His work on computer security is especially significant. His formalisation of noninterference is one of the most well-known concepts in computer security, extensively used by both academics and practitioners. His paper on security policies and security models is one of the most cited papers in computer security (with nearly 2,500 Google Scholar citations).

He has worked on the design and implementation of several declarative languages, including OBJ and Maude, on formal specification and verification techniques, on concurrency theory, on formal approaches to object-oriented specification, on parallel software and architectures for declarative languages, and on the logical foundations of Computer Science using equational logic, rewriting logic, and the theory of general logics.

He is the inventor of rewriting logic and the main developer of Maude.
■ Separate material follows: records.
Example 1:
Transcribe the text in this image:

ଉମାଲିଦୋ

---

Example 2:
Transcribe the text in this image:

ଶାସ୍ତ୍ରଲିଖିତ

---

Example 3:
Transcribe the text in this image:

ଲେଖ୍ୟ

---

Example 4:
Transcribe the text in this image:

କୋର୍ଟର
His fundamental contribution to formal methods has been the invention and development of rewriting as an expressive and intuitive computational logic and semantic framework for concurrent systems. In particular, the Maude toolset is a practical high-performance rewriting tool.
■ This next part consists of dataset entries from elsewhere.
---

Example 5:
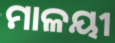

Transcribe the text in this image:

ମାଳୟୀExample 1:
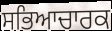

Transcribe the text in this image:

ਸਭਿਆਚਾਰਕ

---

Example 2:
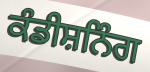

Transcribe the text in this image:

ਕੰਡੀਸ਼ਨਿੰਗ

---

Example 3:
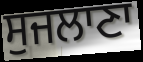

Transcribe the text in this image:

ਸੁਜਲਾਣਾ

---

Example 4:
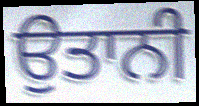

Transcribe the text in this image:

ਉਤਾਨੀ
An important outcome is the demonstration that rewriting logic is a natural and simple model for concurrency. The simplicity and expressiveness of rewriting logic, as implemented in Maude, have resulted in the specification and analysis of a wide range of systems, including models of computation, different logics, and industrial programming, and modelling languages.

He has also made fundamental contributions to the formal analysis of distributed systems, combining state-based and action-based reasoning in temporal logic; combining rewriting with SMT solving; and providing theory-generic SMT solving algorithms that can be applied not only to fixed predefined theories, but to any theory that satisfies certain properties. More recent research contributions include cyber-physical systems, cloud computing, and biological systems.

His scientific approach is best described by the dictum ‘‘beauty is our business’’. He is not afraid of venturing into domains far away from what we would think are his comfort zones; he actually relishes the opportunity to impose rigour on other fields and to encounter new challenges that inspire new theoretical developments.

His friends' and colleagues' testimony that he tries to keep the highest ethical and scientific standards in his research and in his dealings with colleagues, students, and other people around him. New students are treated with the same courtesy as leading researchers. This is reflected in the fact that many former students continue to collaborate when they become more senior researchers.

He is remarkably generous in sharing and discussing the many ideas emanating from his fertile mind, and is genuinely curious and appreciative of other opinions. This collaborative spirit is also witnessed by him having 132 coauthors listed on DBLP. Despite being one of our generation’s leading computer scientists, many of his collaborators first and foremost consider him to be a remarkably loyal and true friend.

He was inducted as an ACM Fellow in 2020 "for the development of logical methods for design and verification of computational systems".

==Selected research==
- Clavel, Manuel, et al. All about Maude — a high-performance logical framework: how to specify, program and verify systems in rewriting logic. Springer-Verlag, 2007.
- Goguen, Joseph A., et al. "Introducing obj." Software Engineering with OBJ. Springer, Boston, MA, 2000. 3–167.
- Meseguer, José. "Conditional rewriting logic as a unified model of concurrency." Theoretical computer science 96.1 (1992): 73–155.
- Goguen, Joseph A., and José Meseguer. "Security policies and security models." 1982 IEEE Symposium on Security and Privacy. IEEE, 1982.